Objective
Which lines of the records contain the word "zero"? Show each of those lines in full, treating uppercase and lowercase as different.

Material provided
|---|

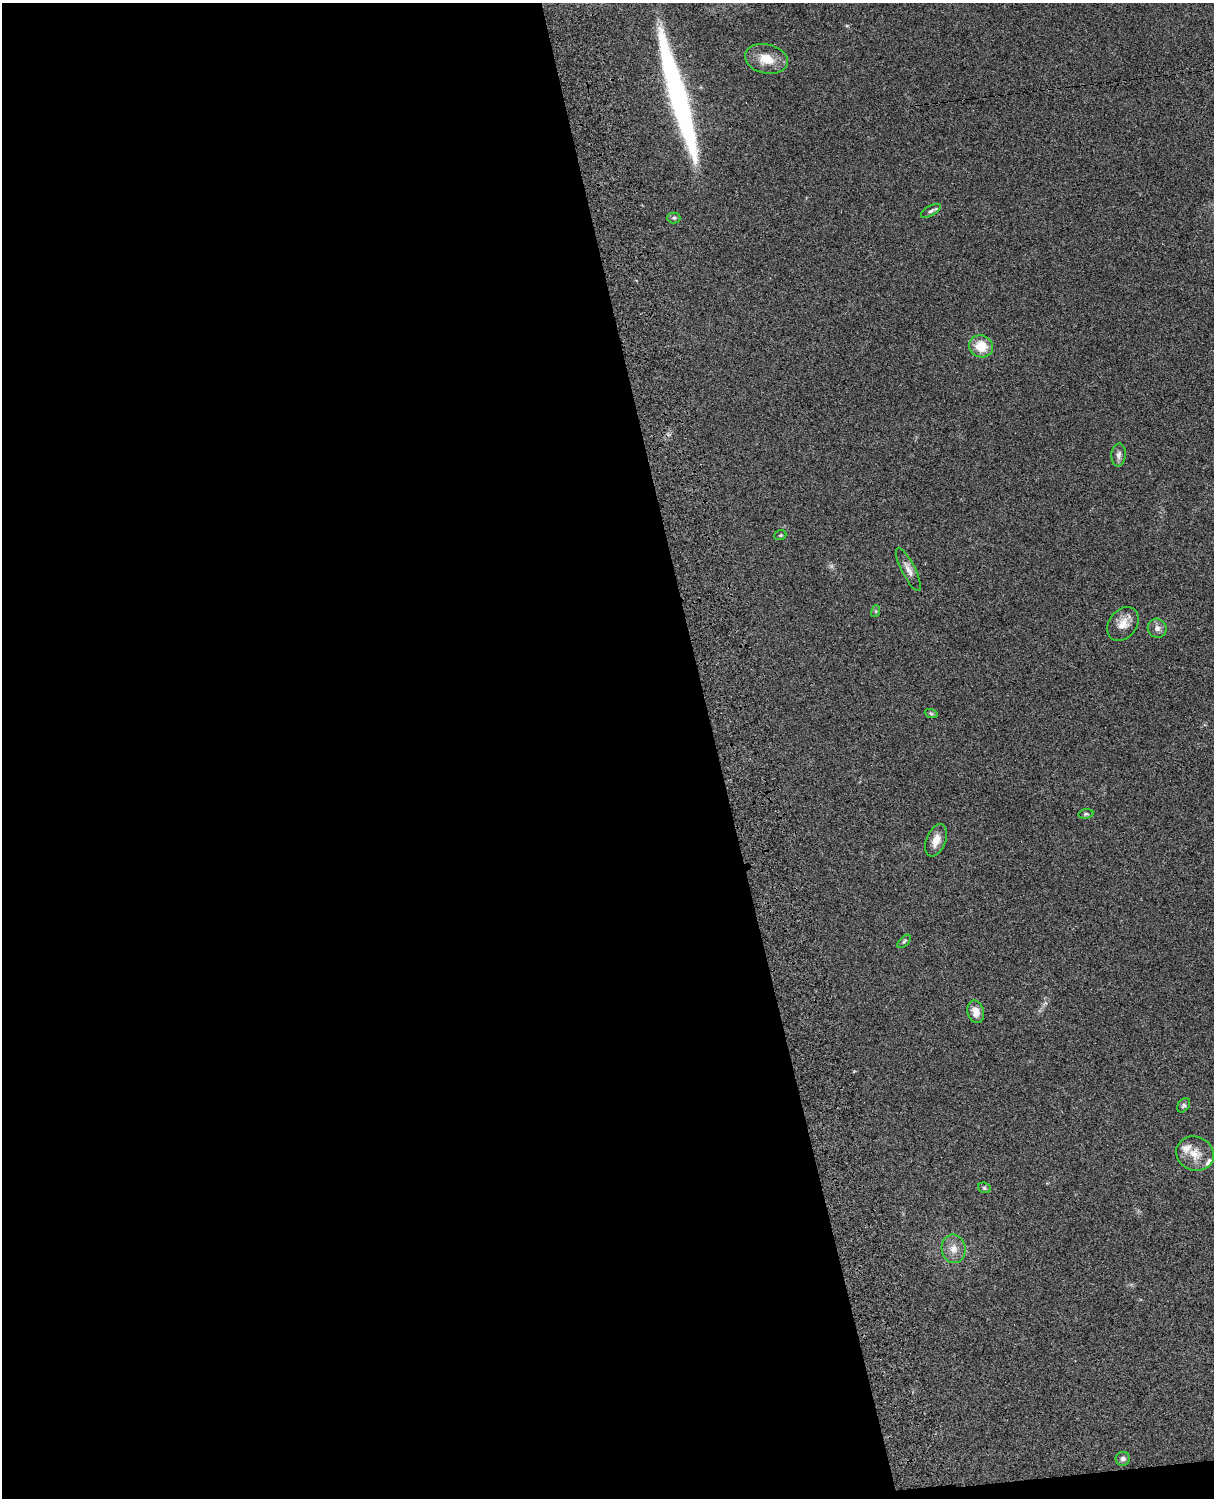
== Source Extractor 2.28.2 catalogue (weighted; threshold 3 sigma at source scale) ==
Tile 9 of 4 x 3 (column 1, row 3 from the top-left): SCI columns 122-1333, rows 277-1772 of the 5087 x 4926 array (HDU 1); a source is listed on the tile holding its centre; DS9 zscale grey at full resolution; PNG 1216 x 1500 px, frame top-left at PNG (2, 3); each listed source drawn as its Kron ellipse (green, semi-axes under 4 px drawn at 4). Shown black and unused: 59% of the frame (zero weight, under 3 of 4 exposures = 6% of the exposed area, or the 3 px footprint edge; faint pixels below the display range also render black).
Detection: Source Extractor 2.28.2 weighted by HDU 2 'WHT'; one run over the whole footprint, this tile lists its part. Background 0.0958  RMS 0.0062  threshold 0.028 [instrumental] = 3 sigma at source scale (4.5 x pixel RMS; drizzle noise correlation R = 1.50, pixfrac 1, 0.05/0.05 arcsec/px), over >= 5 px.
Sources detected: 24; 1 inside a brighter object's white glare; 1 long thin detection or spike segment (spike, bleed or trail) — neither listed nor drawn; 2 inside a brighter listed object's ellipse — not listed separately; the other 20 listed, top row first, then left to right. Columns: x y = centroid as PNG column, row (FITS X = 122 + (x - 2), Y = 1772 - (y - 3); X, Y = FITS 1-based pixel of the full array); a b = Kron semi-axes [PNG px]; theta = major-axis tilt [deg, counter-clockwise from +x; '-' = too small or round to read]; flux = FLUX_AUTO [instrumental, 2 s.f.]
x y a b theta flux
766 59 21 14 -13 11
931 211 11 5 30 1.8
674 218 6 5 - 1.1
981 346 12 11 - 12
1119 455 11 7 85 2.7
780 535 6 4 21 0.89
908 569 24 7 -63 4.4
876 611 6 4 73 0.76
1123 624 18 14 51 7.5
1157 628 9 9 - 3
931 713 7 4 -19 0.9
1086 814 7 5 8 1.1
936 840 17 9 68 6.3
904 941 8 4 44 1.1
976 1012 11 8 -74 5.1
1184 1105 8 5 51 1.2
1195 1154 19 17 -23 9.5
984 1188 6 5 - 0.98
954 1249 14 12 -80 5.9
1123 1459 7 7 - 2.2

|---|

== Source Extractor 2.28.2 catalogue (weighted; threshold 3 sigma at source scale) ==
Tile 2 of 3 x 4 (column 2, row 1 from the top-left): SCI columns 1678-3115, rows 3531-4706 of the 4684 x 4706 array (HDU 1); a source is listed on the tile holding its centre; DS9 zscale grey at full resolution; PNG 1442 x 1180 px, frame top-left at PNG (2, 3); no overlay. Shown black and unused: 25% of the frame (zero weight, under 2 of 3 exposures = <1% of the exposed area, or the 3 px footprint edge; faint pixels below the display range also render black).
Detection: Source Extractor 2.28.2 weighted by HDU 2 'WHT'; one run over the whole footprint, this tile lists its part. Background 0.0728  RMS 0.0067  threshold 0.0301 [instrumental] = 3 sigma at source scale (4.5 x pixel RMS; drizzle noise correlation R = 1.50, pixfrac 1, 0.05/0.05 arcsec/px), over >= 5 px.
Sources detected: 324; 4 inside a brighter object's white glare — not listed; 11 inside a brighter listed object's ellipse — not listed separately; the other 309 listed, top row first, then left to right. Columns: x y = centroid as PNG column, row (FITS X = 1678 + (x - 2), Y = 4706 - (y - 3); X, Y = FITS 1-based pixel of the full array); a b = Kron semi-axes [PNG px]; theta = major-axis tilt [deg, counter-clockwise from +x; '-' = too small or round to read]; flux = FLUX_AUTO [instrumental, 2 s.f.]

|---|

Written reply
Tile 9 of 4 x 3 (column 1, row 3 from the top-left): SCI columns 122-1333, rows 277-1772 of the 5087 x 4926 array (HDU 1); a source is listed on the tile holding its centre; DS9 zscale grey at full resolution; PNG 1216 x 1500 px, frame top-left at PNG (2, 3); each listed source drawn as its Kron ellipse (green, semi-axes under 4 px drawn at 4). Shown black and unused: 59% of the frame (zero weight, under 3 of 4 exposures = 6% of the exposed area, or the 3 px footprint edge; faint pixels below the display range also render black).
Tile 2 of 3 x 4 (column 2, row 1 from the top-left): SCI columns 1678-3115, rows 3531-4706 of the 4684 x 4706 array (HDU 1); a source is listed on the tile holding its centre; DS9 zscale grey at full resolution; PNG 1442 x 1180 px, frame top-left at PNG (2, 3); no overlay. Shown black and unused: 25% of the frame (zero weight, under 2 of 3 exposures = <1% of the exposed area, or the 3 px footprint edge; faint pixels below the display range also render black).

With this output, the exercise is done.